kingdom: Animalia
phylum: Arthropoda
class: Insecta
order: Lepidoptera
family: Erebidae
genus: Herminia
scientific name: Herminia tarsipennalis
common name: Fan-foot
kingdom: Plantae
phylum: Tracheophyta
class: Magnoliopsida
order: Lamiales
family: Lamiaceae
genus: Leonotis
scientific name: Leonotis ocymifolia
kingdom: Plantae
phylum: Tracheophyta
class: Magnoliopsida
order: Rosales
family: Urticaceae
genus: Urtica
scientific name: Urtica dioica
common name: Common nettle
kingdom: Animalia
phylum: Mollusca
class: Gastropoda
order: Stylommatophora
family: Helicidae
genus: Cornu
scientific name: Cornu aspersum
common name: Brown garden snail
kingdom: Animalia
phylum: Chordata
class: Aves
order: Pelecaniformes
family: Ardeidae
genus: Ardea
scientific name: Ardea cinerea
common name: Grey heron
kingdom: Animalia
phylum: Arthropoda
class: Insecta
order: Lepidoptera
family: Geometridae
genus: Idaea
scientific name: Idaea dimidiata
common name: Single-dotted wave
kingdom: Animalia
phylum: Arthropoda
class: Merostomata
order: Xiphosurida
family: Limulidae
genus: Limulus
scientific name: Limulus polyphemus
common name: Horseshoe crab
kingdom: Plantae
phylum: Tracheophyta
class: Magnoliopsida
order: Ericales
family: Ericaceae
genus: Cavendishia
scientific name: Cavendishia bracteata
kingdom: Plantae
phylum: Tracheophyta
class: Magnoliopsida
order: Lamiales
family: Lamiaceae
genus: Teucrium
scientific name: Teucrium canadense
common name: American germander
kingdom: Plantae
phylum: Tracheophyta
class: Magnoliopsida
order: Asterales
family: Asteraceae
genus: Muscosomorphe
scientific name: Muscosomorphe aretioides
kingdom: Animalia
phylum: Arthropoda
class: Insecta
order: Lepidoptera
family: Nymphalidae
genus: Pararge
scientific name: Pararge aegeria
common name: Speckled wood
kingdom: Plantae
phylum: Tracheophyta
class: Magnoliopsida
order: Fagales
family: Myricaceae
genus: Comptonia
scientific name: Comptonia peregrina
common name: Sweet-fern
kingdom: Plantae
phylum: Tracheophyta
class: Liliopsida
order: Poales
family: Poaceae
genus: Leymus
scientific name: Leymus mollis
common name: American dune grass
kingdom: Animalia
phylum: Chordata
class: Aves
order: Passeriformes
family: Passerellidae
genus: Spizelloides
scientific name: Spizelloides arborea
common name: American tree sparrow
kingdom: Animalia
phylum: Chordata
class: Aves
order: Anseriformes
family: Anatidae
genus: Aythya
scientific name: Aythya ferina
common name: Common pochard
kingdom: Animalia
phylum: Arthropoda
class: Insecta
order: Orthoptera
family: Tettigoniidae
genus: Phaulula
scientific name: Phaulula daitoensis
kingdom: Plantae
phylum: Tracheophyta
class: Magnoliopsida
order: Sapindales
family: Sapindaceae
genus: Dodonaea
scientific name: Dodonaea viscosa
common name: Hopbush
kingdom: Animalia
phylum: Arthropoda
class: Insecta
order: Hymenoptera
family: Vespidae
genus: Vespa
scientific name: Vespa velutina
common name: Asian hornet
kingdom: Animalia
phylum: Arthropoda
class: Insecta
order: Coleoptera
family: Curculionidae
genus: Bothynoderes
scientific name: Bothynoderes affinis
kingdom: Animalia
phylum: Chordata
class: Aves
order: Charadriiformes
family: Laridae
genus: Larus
━━━
The exercise ▸
Write out the whole listing above again, every line unchanged and in the same order.

Answer to the task ▸
kingdom: Animalia
phylum: Arthropoda
class: Insecta
order: Lepidoptera
family: Erebidae
genus: Herminia
scientific name: Herminia tarsipennalis
common name: Fan-foot
kingdom: Plantae
phylum: Tracheophyta
class: Magnoliopsida
order: Lamiales
family: Lamiaceae
genus: Leonotis
scientific name: Leonotis ocymifolia
kingdom: Plantae
phylum: Tracheophyta
class: Magnoliopsida
order: Rosales
family: Urticaceae
genus: Urtica
scientific name: Urtica dioica
common name: Common nettle
kingdom: Animalia
phylum: Mollusca
class: Gastropoda
order: Stylommatophora
family: Helicidae
genus: Cornu
scientific name: Cornu aspersum
common name: Brown garden snail
kingdom: Animalia
phylum: Chordata
class: Aves
order: Pelecaniformes
family: Ardeidae
genus: Ardea
scientific name: Ardea cinerea
common name: Grey heron
kingdom: Animalia
phylum: Arthropoda
class: Insecta
order: Lepidoptera
family: Geometridae
genus: Idaea
scientific name: Idaea dimidiata
common name: Single-dotted wave
kingdom: Animalia
phylum: Arthropoda
class: Merostomata
order: Xiphosurida
family: Limulidae
genus: Limulus
scientific name: Limulus polyphemus
common name: Horseshoe crab
kingdom: Plantae
phylum: Tracheophyta
class: Magnoliopsida
order: Ericales
family: Ericaceae
genus: Cavendishia
scientific name: Cavendishia bracteata
kingdom: Plantae
phylum: Tracheophyta
class: Magnoliopsida
order: Lamiales
family: Lamiaceae
genus: Teucrium
scientific name: Teucrium canadense
common name: American germander
kingdom: Plantae
phylum: Tracheophyta
class: Magnoliopsida
order: Asterales
family: Asteraceae
genus: Muscosomorphe
scientific name: Muscosomorphe aretioides
kingdom: Animalia
phylum: Arthropoda
class: Insecta
order: Lepidoptera
family: Nymphalidae
genus: Pararge
scientific name: Pararge aegeria
common name: Speckled wood
kingdom: Plantae
phylum: Tracheophyta
class: Magnoliopsida
order: Fagales
family: Myricaceae
genus: Comptonia
scientific name: Comptonia peregrina
common name: Sweet-fern
kingdom: Plantae
phylum: Tracheophyta
class: Liliopsida
order: Poales
family: Poaceae
genus: Leymus
scientific name: Leymus mollis
common name: American dune grass
kingdom: Animalia
phylum: Chordata
class: Aves
order: Passeriformes
family: Passerellidae
genus: Spizelloides
scientific name: Spizelloides arborea
common name: American tree sparrow
kingdom: Animalia
phylum: Chordata
class: Aves
order: Anseriformes
family: Anatidae
genus: Aythya
scientific name: Aythya ferina
common name: Common pochard
kingdom: Animalia
phylum: Arthropoda
class: Insecta
order: Orthoptera
family: Tettigoniidae
genus: Phaulula
scientific name: Phaulula daitoensis
kingdom: Plantae
phylum: Tracheophyta
class: Magnoliopsida
order: Sapindales
family: Sapindaceae
genus: Dodonaea
scientific name: Dodonaea viscosa
common name: Hopbush
kingdom: Animalia
phylum: Arthropoda
class: Insecta
order: Hymenoptera
family: Vespidae
genus: Vespa
scientific name: Vespa velutina
common name: Asian hornet
kingdom: Animalia
phylum: Arthropoda
class: Insecta
order: Coleoptera
family: Curculionidae
genus: Bothynoderes
scientific name: Bothynoderes affinis
kingdom: Animalia
phylum: Chordata
class: Aves
order: Charadriiformes
family: Laridae
genus: Larus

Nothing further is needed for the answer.